Extracted records below:
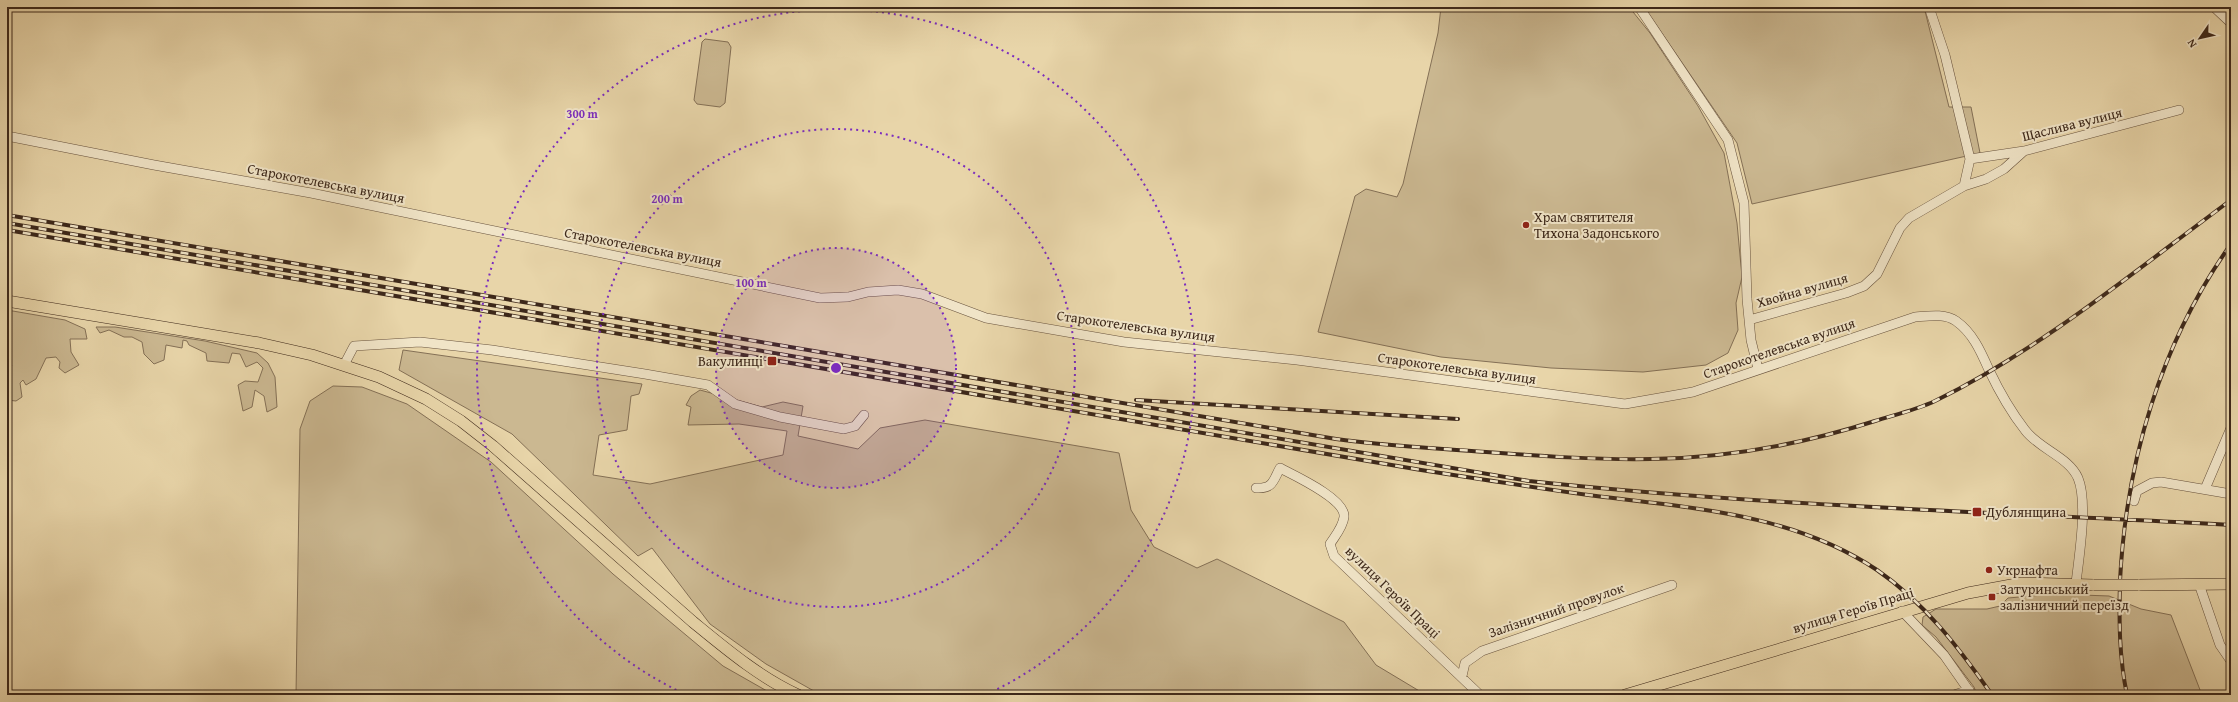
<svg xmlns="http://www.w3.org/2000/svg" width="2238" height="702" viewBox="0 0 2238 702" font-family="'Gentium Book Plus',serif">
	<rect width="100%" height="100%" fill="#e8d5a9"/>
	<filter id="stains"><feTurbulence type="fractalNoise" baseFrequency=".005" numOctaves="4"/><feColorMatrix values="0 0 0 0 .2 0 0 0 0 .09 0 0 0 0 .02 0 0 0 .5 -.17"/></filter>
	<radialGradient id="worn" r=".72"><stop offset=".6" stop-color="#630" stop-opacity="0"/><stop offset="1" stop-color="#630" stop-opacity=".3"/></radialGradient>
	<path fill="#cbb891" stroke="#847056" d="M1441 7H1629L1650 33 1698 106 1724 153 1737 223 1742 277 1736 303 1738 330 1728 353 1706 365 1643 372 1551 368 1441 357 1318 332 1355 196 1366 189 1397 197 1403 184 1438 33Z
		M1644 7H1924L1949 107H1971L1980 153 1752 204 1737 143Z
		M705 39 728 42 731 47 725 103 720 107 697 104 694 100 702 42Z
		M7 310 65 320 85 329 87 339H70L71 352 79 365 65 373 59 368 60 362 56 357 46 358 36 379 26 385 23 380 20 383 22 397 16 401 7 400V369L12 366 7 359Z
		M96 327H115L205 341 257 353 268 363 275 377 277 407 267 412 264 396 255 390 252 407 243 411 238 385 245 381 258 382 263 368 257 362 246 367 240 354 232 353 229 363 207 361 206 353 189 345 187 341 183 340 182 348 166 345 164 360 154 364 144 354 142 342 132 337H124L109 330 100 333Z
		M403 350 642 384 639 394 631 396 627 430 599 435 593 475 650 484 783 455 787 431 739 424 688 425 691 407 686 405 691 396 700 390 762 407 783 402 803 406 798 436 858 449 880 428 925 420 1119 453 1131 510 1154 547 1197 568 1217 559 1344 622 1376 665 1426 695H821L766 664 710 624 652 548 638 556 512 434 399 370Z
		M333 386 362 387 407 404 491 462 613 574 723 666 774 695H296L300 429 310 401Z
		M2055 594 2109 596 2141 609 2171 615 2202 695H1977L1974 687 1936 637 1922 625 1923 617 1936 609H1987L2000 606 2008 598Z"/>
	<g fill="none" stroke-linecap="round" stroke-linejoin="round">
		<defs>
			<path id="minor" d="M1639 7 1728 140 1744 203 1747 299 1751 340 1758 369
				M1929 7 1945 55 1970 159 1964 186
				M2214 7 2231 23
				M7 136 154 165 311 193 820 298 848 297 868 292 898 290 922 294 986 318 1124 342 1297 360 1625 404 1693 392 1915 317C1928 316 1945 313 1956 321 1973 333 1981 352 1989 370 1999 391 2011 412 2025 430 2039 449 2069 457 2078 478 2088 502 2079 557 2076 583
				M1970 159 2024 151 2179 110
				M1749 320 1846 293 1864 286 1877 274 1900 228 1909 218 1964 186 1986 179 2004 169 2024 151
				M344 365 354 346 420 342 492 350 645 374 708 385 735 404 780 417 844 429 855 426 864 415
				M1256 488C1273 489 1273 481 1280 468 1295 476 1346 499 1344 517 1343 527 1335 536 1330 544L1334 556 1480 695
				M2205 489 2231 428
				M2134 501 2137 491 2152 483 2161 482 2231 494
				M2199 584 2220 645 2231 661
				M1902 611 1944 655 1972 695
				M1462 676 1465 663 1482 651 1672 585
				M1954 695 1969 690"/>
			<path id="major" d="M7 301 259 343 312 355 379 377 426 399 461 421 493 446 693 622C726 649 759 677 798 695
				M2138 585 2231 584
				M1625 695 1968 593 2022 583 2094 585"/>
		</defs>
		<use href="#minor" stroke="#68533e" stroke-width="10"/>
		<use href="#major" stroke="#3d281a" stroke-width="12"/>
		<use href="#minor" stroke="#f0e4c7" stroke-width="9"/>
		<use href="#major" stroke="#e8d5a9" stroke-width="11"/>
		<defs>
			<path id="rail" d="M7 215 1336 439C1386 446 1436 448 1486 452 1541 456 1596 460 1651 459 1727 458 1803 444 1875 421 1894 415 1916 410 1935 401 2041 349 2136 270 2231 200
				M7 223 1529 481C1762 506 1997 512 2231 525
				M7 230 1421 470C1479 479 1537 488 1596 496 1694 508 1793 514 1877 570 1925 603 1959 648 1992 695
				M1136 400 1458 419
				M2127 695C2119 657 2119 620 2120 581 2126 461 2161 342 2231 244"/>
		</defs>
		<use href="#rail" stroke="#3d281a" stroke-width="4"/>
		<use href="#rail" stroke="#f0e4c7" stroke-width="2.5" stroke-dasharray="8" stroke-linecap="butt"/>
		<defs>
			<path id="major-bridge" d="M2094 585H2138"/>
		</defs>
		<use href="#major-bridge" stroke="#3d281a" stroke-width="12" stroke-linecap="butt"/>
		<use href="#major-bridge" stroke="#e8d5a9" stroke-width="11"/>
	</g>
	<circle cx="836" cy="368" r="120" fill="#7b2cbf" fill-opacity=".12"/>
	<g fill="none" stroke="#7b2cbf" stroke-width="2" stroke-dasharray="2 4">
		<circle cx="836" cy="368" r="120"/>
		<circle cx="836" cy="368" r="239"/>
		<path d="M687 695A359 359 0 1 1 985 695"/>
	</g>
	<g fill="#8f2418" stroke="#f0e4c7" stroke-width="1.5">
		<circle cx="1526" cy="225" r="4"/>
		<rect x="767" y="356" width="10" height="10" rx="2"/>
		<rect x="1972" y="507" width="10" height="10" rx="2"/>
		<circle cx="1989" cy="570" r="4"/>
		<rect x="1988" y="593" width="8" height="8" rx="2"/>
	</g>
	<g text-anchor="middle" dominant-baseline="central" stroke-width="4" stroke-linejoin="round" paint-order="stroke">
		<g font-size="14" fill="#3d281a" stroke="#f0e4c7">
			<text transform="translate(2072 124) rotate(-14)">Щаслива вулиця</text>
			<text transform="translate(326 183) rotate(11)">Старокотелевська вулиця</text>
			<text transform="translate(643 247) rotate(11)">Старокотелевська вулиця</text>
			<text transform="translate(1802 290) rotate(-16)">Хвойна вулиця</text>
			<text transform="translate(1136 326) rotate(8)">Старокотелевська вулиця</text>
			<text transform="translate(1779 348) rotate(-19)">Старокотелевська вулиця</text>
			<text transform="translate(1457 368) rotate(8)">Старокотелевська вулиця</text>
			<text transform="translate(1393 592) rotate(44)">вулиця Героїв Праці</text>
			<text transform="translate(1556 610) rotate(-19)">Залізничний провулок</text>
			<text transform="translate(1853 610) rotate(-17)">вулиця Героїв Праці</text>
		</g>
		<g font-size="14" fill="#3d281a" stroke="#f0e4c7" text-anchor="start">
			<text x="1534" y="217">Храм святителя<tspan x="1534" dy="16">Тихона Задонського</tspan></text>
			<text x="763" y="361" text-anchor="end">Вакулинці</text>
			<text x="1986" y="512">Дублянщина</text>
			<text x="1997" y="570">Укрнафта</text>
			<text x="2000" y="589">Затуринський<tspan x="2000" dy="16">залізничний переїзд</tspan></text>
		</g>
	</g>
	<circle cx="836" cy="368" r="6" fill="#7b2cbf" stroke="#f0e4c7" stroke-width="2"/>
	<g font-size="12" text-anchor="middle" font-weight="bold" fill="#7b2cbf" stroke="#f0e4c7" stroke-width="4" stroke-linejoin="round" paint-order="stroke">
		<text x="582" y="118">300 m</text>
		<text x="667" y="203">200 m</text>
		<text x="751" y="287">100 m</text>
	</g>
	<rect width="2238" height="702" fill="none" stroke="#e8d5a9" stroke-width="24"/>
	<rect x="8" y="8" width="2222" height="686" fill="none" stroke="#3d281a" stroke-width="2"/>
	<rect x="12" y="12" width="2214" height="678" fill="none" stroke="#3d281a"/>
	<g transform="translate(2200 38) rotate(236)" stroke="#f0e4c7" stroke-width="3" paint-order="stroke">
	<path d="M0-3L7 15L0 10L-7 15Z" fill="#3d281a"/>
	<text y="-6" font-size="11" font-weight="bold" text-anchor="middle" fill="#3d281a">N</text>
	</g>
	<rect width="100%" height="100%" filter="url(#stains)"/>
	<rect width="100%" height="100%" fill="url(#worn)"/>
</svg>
End of Extracted records.
▶ Problem: Where a line above contains the string "worn", copy that line.

▶ Solution to the problem:
	<radialGradient id="worn" r=".72"><stop offset=".6" stop-color="#630" stop-opacity="0"/><stop offset="1" stop-color="#630" stop-opacity=".3"/></radialGradient>
	<rect width="100%" height="100%" fill="url(#worn)"/>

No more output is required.